Architects SOM assigned partner J. Walter Severinghaus (1905–1987) to lead the project. Severinghaus's design is based on a 30-foot square grid. The rectangular building is 29 bays long (or 870 feet) and 10 bays wide (or 300 feet). The length-wise wings are two bays wide, while the two end wings are three bays wide. The inside of the rectangle is divided by two crosswalks into three courtyards. Also in the inner section, the first and second floors are terraced at 30 feet each, with the terrace decks serving as gardens. The architect aligned the building along the east–west axis to minimize western sunlight exposure in the afternoon. Offices are set back nine feet from the perimeter of the building, and this shield from sunlight allows for floor-to-ceiling windows. The building is clad in travertine. When completed, the building had a total of 1,156,000 square feet of space with 750,000 square feet of interior offices. The building accommodated 2,100 workers and the two-floor underground garage held 1,500 cars. Texaco began its move in August 1977.
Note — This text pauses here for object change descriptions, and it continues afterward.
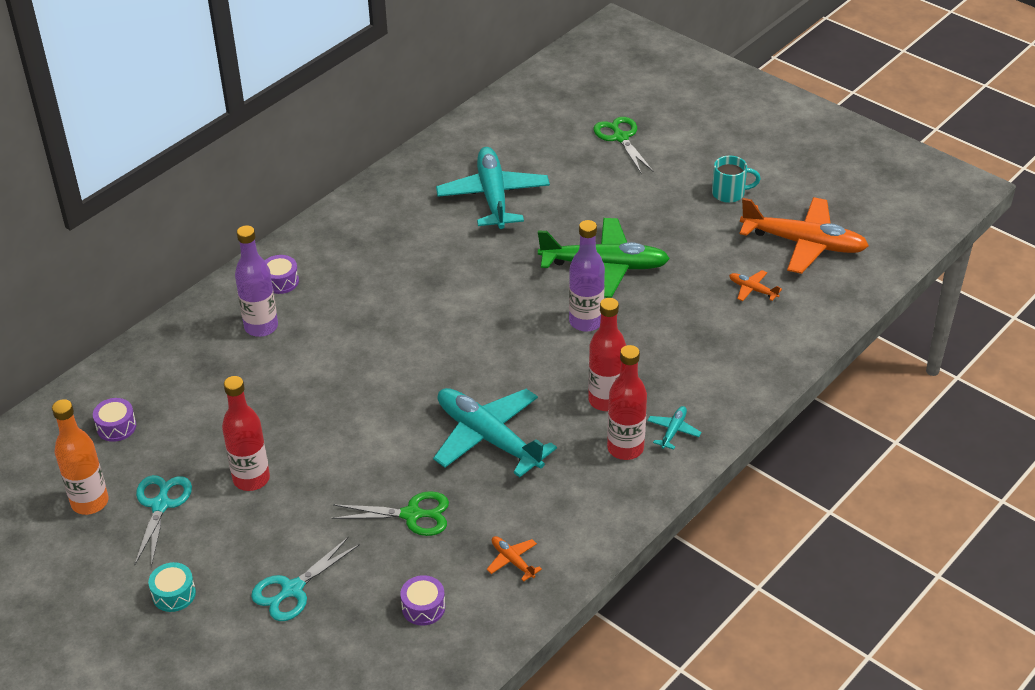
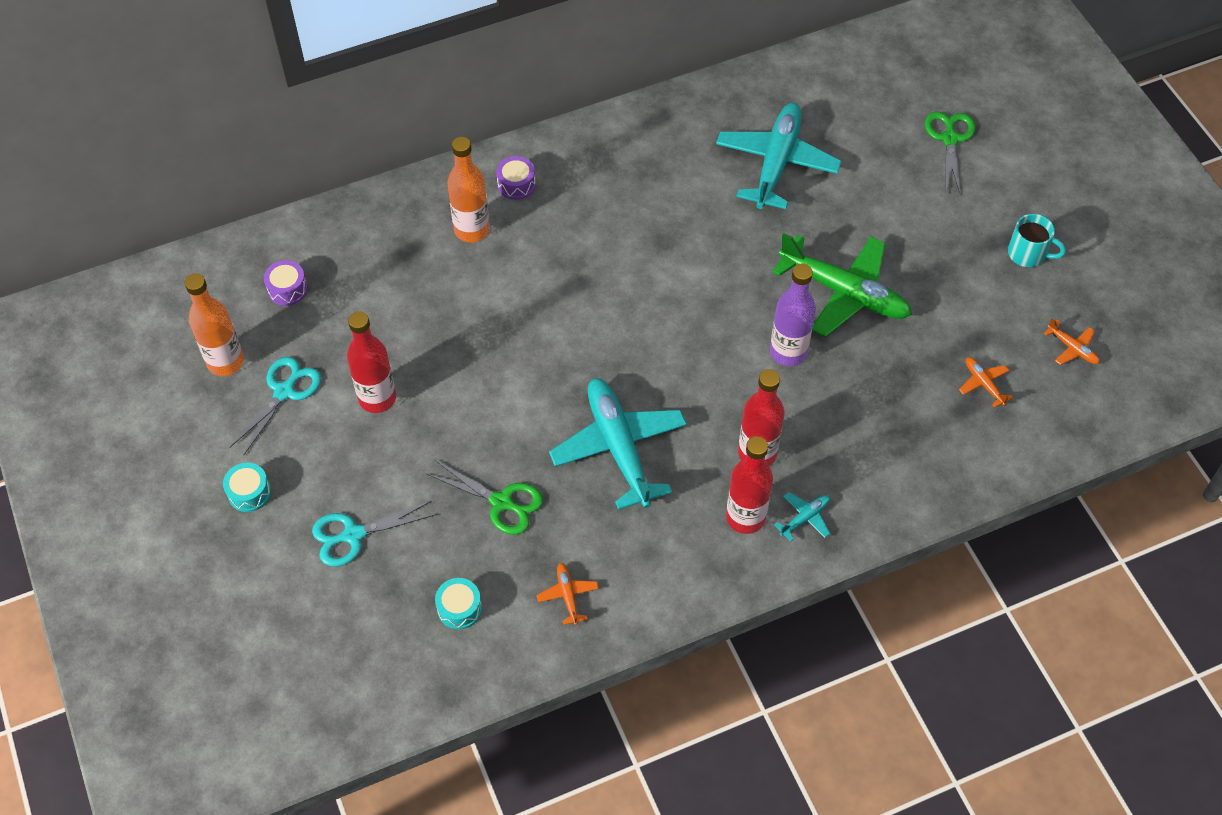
camera: 25 degrees right, 15 degrees up
purple bottle [235,225,278,337] -> orange bottle [447,137,490,243]
purple drum [400,575,445,626] -> turquoise drum [435,578,482,629]
orange plane [740,197,869,274] -> orange plane [1043,318,1100,365], size x0.42

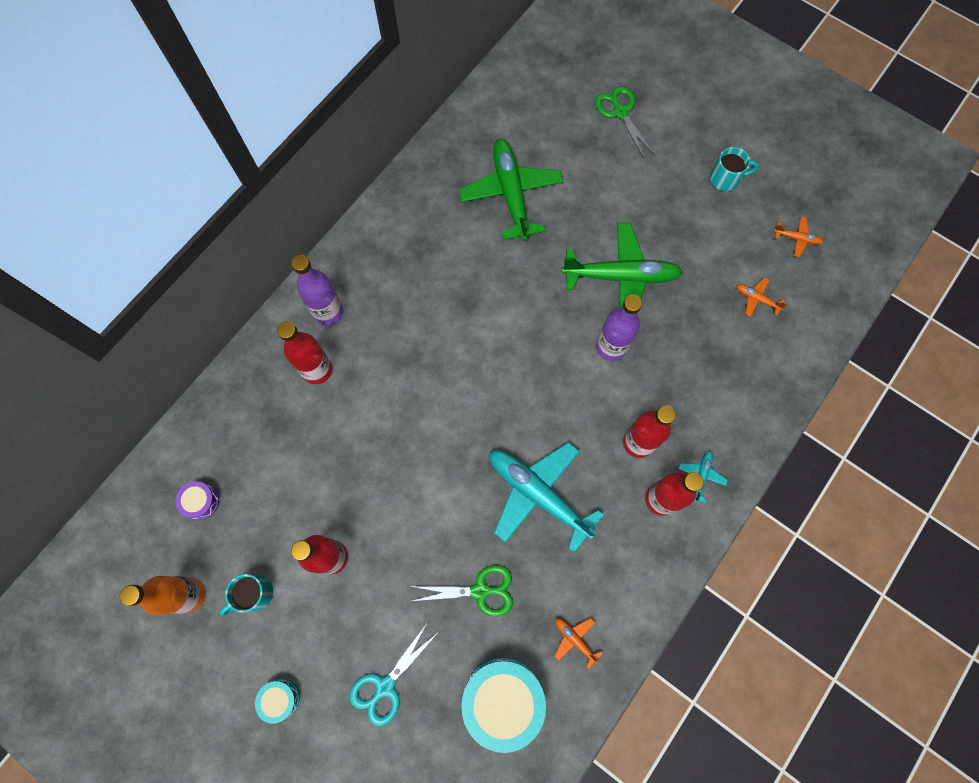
camera: 30 degrees left, 15 degrees up
turquoise scissors [230,357,321,455] -> turquoise mug [219,574,273,616]
turquoise drum [435,578,482,629] -> turquoise drum [461,657,546,753], size x2.09
orange bottle [447,137,490,243] -> red bottle [277,321,333,384]
purple drum [496,156,536,200] -> purple bottle [291,255,343,326]
turquoise plane [716,103,842,209] -> green plane [459,139,564,241]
On October 9, 2001, Chevron acquired Texaco, and the White Plains building became redundant. In March 2002, Morgan Stanley acquired the building from Chevron for $42 million. At the time of the September 11 attacks, Morgan Stanley was a major tenant in the World Trade Center, had additional offices in 750 Seventh Avenue and 1585 Broadway, and was building 745 Seventh Avenue. The attacks raised major strategic concerns for the company, as it had its trading and backup offices within a single block in Manhattan. As part of a new policy of decentralization, Morgan Stanley sold 745 Seventh to Lehman Brothers and purchased the Texaco Headquarters. Subsequently, the company spent $227 million to upgrade the Texaco facilities as a data and backup trading center.